Josiane Clavelin, lanceuse d’alerte sur les cancers du sein des personnels soignants
Au revers de son pull corail, Josiane Clavelin a épinglé un ruban de satin rose. L’emblème d’« Octobre rose », la campagne de prévention du cancer du sein organisée chaque automne par l’association Ruban rose. Ce jeudi de fin octobre, la retraitée de 63 ans, militante à la CFDT des mineurs de Lorraine, s’apprête à recevoir trois femmes touchées par la maladie. Même si son taux de survie atteint 88 %, le cancer du sein reste le plus fréquent et le plus meurtrier chez les femmes : 58 000 nouveaux cas surviennent chaque année en France.

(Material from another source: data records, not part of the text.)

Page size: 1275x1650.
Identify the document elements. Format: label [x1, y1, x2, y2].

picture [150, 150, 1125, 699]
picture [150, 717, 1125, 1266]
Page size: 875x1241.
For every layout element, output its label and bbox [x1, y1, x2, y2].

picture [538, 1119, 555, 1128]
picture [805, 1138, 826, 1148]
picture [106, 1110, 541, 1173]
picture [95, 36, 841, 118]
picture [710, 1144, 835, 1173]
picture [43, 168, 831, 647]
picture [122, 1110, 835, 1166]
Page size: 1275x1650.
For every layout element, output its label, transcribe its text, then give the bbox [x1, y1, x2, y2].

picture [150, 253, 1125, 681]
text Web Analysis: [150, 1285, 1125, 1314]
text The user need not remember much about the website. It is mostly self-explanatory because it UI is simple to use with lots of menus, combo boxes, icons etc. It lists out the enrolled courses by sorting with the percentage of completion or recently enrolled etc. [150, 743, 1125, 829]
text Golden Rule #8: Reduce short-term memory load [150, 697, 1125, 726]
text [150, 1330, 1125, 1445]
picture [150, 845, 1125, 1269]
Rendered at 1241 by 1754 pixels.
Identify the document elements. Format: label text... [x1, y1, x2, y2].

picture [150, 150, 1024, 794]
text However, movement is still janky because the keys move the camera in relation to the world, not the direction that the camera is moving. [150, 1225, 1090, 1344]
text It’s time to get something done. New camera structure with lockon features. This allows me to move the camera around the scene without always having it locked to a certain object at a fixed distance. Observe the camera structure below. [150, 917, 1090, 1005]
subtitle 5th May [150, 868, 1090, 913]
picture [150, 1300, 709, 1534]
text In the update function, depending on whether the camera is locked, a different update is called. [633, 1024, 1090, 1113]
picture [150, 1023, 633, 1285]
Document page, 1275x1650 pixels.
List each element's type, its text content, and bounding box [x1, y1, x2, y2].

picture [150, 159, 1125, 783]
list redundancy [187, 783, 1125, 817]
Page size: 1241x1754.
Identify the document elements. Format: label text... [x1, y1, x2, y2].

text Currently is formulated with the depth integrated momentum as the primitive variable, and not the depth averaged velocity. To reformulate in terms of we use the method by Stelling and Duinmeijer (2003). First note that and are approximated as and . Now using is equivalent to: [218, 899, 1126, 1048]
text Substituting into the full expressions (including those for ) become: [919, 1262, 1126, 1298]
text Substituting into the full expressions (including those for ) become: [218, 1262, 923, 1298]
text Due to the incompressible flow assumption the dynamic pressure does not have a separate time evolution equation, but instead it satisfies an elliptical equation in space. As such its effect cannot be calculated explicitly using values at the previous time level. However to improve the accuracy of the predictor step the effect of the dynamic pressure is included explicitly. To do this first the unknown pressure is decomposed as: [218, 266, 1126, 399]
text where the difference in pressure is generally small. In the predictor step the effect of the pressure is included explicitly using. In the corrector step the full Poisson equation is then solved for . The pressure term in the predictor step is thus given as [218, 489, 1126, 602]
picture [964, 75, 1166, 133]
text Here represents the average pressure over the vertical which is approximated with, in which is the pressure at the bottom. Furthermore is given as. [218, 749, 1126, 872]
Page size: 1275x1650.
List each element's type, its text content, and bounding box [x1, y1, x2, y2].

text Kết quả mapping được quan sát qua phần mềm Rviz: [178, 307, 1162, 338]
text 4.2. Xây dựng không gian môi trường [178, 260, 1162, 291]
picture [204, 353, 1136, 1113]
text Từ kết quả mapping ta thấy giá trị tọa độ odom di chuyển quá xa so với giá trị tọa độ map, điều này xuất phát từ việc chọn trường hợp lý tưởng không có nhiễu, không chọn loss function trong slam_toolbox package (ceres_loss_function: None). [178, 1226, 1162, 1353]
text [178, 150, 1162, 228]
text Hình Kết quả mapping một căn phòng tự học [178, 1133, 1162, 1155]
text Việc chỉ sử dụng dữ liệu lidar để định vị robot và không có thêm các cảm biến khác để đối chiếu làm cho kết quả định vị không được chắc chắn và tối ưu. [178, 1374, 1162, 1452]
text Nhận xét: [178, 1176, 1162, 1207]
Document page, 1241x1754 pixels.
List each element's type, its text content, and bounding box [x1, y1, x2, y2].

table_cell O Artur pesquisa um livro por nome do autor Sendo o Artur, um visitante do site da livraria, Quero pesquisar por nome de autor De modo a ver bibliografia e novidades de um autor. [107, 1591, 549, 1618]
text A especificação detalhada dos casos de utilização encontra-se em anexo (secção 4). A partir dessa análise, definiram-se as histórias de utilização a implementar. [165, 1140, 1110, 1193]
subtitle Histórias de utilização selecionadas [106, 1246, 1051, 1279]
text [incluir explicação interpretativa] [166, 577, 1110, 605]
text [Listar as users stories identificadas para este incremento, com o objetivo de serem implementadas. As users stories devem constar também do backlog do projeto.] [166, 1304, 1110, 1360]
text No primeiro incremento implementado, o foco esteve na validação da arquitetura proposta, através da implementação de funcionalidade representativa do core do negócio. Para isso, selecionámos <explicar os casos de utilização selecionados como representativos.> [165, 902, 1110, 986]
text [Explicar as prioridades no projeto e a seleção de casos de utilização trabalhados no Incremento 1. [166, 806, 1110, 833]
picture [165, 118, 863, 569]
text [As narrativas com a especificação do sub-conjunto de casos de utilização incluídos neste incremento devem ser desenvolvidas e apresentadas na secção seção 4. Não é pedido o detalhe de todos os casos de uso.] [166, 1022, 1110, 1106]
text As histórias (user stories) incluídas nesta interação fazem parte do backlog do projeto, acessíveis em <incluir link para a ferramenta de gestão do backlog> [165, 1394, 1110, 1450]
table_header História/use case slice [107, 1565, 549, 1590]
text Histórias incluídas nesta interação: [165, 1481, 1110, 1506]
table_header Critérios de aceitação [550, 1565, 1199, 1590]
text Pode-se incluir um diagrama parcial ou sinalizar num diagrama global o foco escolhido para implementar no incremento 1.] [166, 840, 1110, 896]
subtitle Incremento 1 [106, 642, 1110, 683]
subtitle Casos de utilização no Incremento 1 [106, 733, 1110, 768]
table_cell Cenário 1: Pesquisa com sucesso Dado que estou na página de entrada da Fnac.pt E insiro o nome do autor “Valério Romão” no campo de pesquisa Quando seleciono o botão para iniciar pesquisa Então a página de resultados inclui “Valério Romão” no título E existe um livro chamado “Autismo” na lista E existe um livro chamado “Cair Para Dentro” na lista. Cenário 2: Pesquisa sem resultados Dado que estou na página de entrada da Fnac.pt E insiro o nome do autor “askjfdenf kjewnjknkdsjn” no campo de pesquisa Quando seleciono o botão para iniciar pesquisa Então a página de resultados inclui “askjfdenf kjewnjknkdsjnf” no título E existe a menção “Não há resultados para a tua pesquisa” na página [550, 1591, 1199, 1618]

La syndicaliste compulse d’épais dossiers, le premier au nom de Martine. Brune, élancée, celle-ci s’installe face à elle, au premier étage du local syndical, dans un pavillon de Freyming-Merlebach (Moselle). Sa voix, tendue par une colère à fleur de peau, frappe les murs : « J’avais 48 ans quand mon cancer s’est déclaré, retrace l’ex-infirmière, 61 ans, dont trente-huit passés à l’hôpital. C’est à cette période-là que j’ai dit : “Je ne veux plus travailler la nuit”. J’en avais déjà fait 873. »
Une démarche inédite
Josiane Clavelin l’écoute, attentive derrière sa frange blonde. Elle aussi a travaillé à l’hôpital, comme aide-soignante en pédiatrie, et conserve de ce métier une forme de douceur et d’empathie. Comme Martine, elle a connu les gardes de nuit qui détraquent l’horloge biologique. Si des facteurs personnels (antécédents familiaux, alcool, tabac…) accroissent le risque de cancer du sein, la syndicaliste s’intéresse au rôle néfaste du travail.
« Ni mon médecin ni mon gynéco n’ont voulu signer un certificat pour dire qu’il y avait un lien possible entre mon cancer et le travail. Ils ne se mouillent pas ! » Martine
Les femmes qu’elle reçoit, principalement des infirmières ou des aides-soignantes qui ont travaillé la nuit et au contact des rayons X, veulent faire reconnaître leur pathologie comme une maladie professionnelle. Une démarche inédite : ces derniers mois, deux dossiers ont déjà été envoyés aux caisses d’assurance-maladie avec l’aide du syndicat. D’autres suivront dans les prochaines semaines. En tout, une trentaine de demandes doivent être complétées.
C’est le cas du dossier de Martine. « Ni mon médecin ni mon gynéco n’ont voulu signer un certificat pour dire qu’il y avait un lien possible entre mon cancer et le travail, regrette-t-elle. Ils ne se mouillent pas ! » « Ça n’engage pourtant pas beaucoup le médecin… s’agace le docteur Lucien Privet. Je vais vous le faire, moi. »
Ce compagnon de route du syndicat se tient aux côtés de Josiane Clavelin. Ils reçoivent les femmes en binôme : elle est la travailleuse et la militante, qui connaît intimement les conditions de travail des soignantes ; lui apporte sa caution scientifique. Dans les années 1970, le septuagénaire aux yeux rieurs débarquait à l’entrée des puits de mine avec des maoïstes soucieux des problèmes respiratoires des mineurs. Il n’a plus quitté la région.